Function to convert fractional part¶

In [11]:

def base10_to_newbase_fraction(number=0.6789, base=16,ndigits=5):
    '''
    Converts the fractional part of a irrational number from base 10 to base B
    
    Parameters
    ----------
    number : float (0.6789)
        Base 10 float 0<= number < 1
    base   : int (16)
        New base
    ndigits : int (5)
        Number of significant digits
        
    Yields
    ------
    list
        List of digits in the new base.
    
    Notes
    -----
    I did not add the usual convention to replace the digits above 9 with traditional alphabet notation. 
    This is work for another day.
    
    I alos truncate at the maximum number of digits, not round.
    
    '''
    tmp = []
    digits = 0

    while True:
        number, integer = math.modf(number*base)
        digits += 1
        if number == 0 or digits > ndigits:
            break
        else:
            tmp.append(int(integer))
    return tmp

In [12]:

mytable = []
mytable.append(('a','my converter (B=8)','my converter (B=16)'))
for a in [0.6789,-0.6789,0.,0.1,0.2]:
    mytable.append((a
                    ,base10_to_newbase_fraction(number=a,base=8)
                    ,base10_to_newbase_fraction(number=a,base=16)))
display(HTML(tabulate.tabulate(mytable, tablefmt='html')))

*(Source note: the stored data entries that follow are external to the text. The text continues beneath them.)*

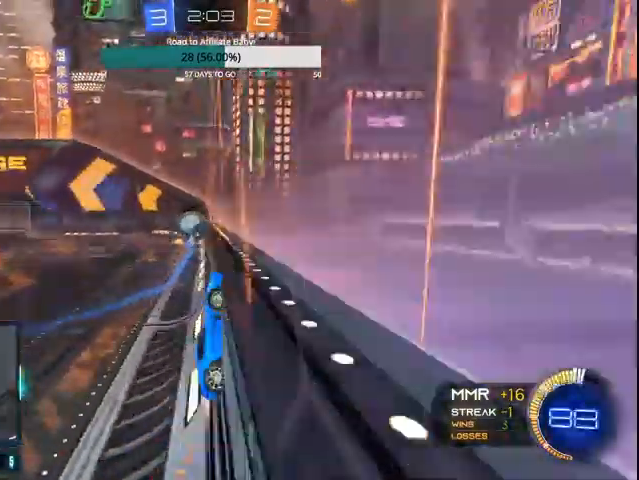
{"buttons": ["CROSS", "CIRCLE", "L1", "R2"], "left_stick": "left", "right_stick": "center", "events": [[433, "CROSS", "down"], [433, "L1", "down"]]}
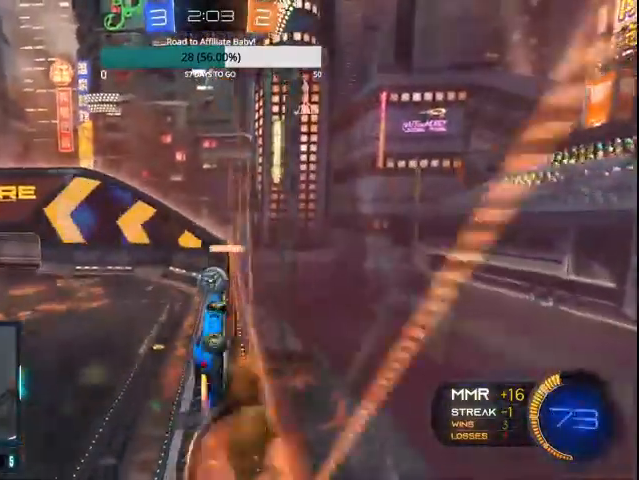
{"buttons": ["R2"], "left_stick": "left", "right_stick": "center", "events": [[67, "CROSS", "up"], [133, "CROSS", "down"], [300, "CROSS", "up"], [300, "L1", "up"], [400, "CIRCLE", "up"]]}
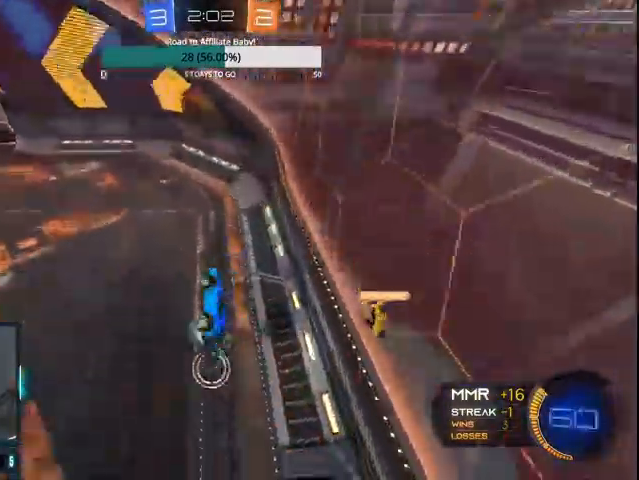
{"buttons": ["R2"], "left_stick": "center", "right_stick": "center", "events": [[133, "left_stick", "center"]]}
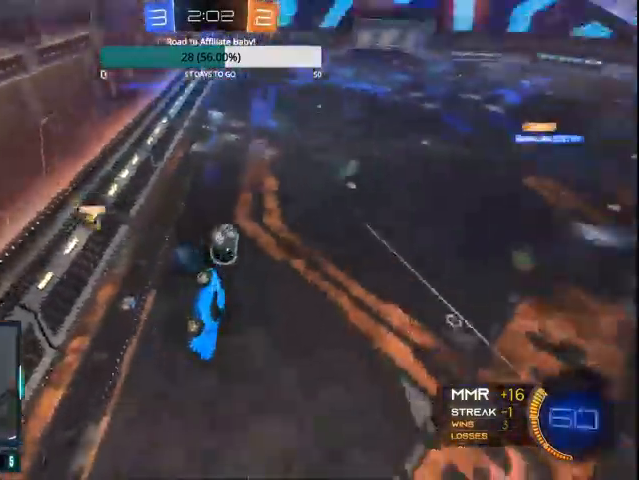
{"buttons": ["R2"], "left_stick": "center", "right_stick": "center", "events": [[133, "left_stick", "down-left"], [200, "L1", "down"], [300, "L1", "up"], [367, "left_stick", "center"]]}
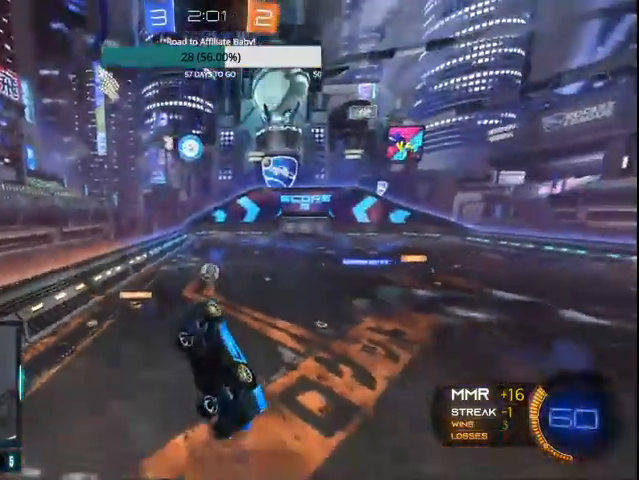
{"buttons": ["CIRCLE", "R2"], "left_stick": "left", "right_stick": "center", "events": [[400, "left_stick", "left"], [500, "CIRCLE", "down"]]}
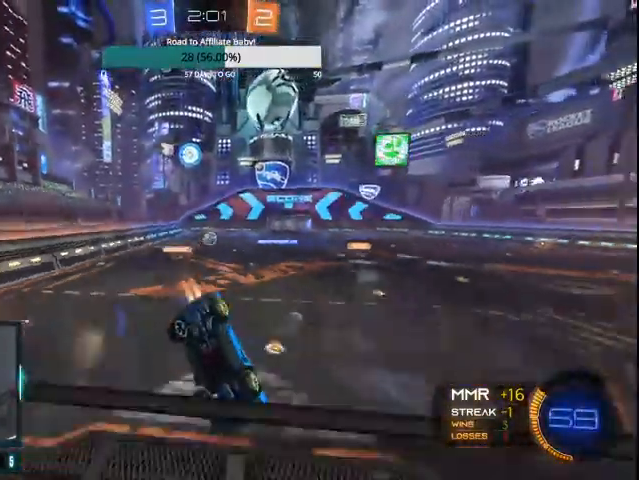
{"buttons": ["CIRCLE", "R2"], "left_stick": "center", "right_stick": "center", "events": [[267, "left_stick", "center"]]}
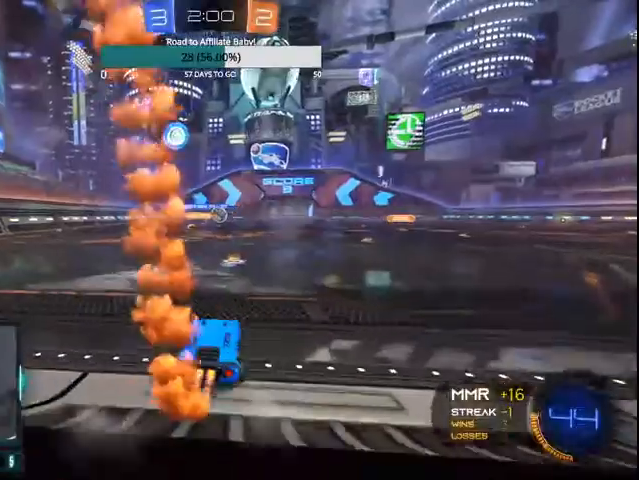
{"buttons": ["R2"], "left_stick": "right", "right_stick": "center", "events": [[267, "left_stick", "right"], [400, "CIRCLE", "up"]]}
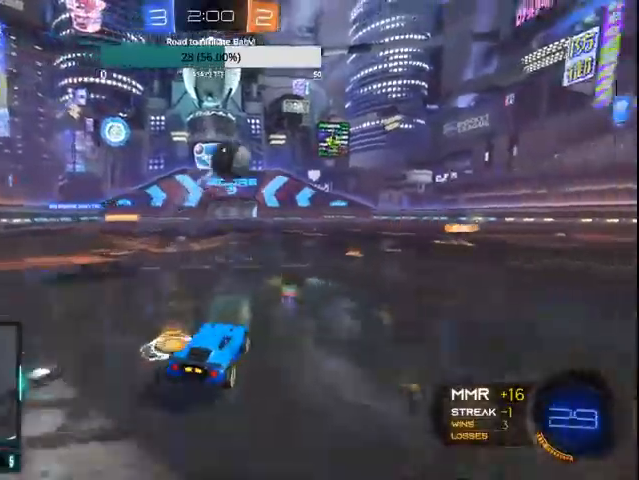
{"buttons": ["CIRCLE", "L1", "R2"], "left_stick": "down-right", "right_stick": "center", "events": [[67, "L1", "down"], [233, "L1", "up"], [400, "CIRCLE", "down"], [467, "L1", "down"], [500, "left_stick", "down-right"]]}
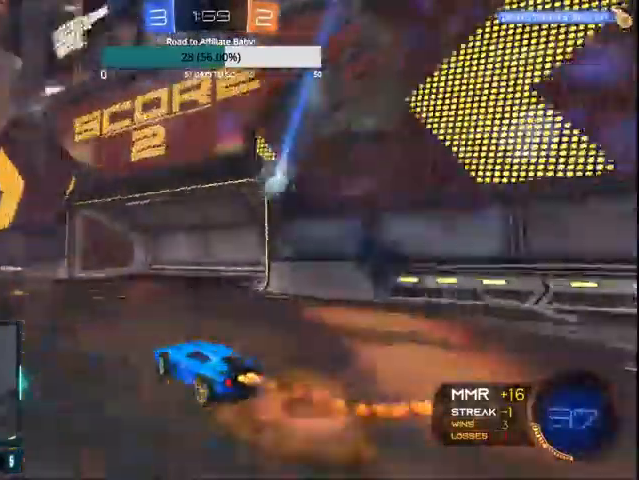
{"buttons": ["CROSS", "CIRCLE", "R2"], "left_stick": "down-right", "right_stick": "center", "events": [[100, "CIRCLE", "up"], [100, "left_stick", "down"], [167, "CIRCLE", "down"], [200, "CIRCLE", "up"], [267, "L1", "up"], [267, "left_stick", "center"], [367, "CIRCLE", "down"], [500, "CROSS", "down"], [500, "left_stick", "down-right"]]}
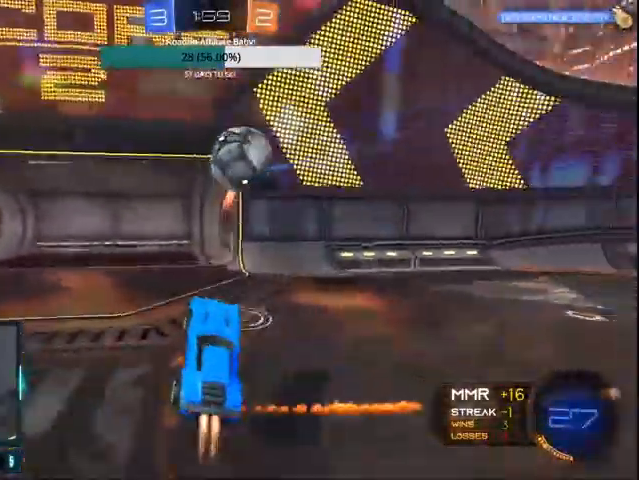
{"buttons": ["R2"], "left_stick": "center", "right_stick": "center", "events": [[67, "L1", "down"], [167, "CROSS", "up"], [300, "CIRCLE", "up"], [400, "L1", "up"], [400, "left_stick", "center"]]}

a	my converter (B=8)	my converter (B=16)
0.6789	[5, 3, 3, 4, 6]	[10, 13, 12, 12, 6]
-0.6789	[-5, -3, -3, -4, -6]	[-10, -13, -12, -12, -6]
0.0	[]	[]
0.1	[0, 6, 3, 1, 4]	[1, 9, 9, 9, 9]
0.2	[1, 4, 6, 3, 1]	[3, 3, 3, 3, 3]

Now full float conversion:¶

In [13]:

def base10_to_newbase(number=12345.6789, base=16,ndigits=5):
    '''
    Converts the a  float base 10 to base B
    
    Parameters
    ----------
    number : float (12345.6789)
        Base 10 float 
    base   : int (16)
        New base
    ndigits : int (5)
        Number of significant fractional digits
        
    Yields
    ------
    integer
        List of integer digits in the new base.
    fractional
        List of fractional digits in the new base.
        
    
    Notes
    -----
    I did not add the usual convention to replace the digits above 9 with traditional alphabet notation. 
    This is work for another day.
    
    I alos truncate at the maximum number of digits, not round.
    
    '''
    fractional, integer = math.modf(number)
    
    return (base10_to_newbase_integer(number=integer,base=base),
            base10_to_newbase_fraction(abs(fractional),base=base,ndigits=ndigits))

In [14]:

mytable = []
mytable.append(('a','my converter (B=8)','my converter (B=16)'))
for a in [12345,0.6789,12345.6789,-12345.6789,]:
    mytable.append((a
                    ,base10_to_newbase(number=a,base=8)
                    ,base10_to_newbase(number=a,base=16)))
display(HTML(tabulate.tabulate(mytable, tablefmt='html')))

a	my converter (B=8)	my converter (B=16)
12345	([3.0, 0, 0, 7, 1], [])	([3.0, 0, 3, 9], [])
0.6789	([0.0], [5, 3, 3, 4, 6])	([0.0], [10, 13, 12, 12, 6])
12345.6789	([3.0, 0, 0, 7, 1], [5, 3, 3, 4, 6])	([3.0, 0, 3, 9], [10, 13, 12, 12, 6])
-12345.6789	([-3.0, 0, 0, 7, 1], [5, 3, 3, 4, 6])	([-3.0, 0, 3, 9], [10, 13, 12, 12, 6])

The results of the oct conversion are identical to the textbook solution.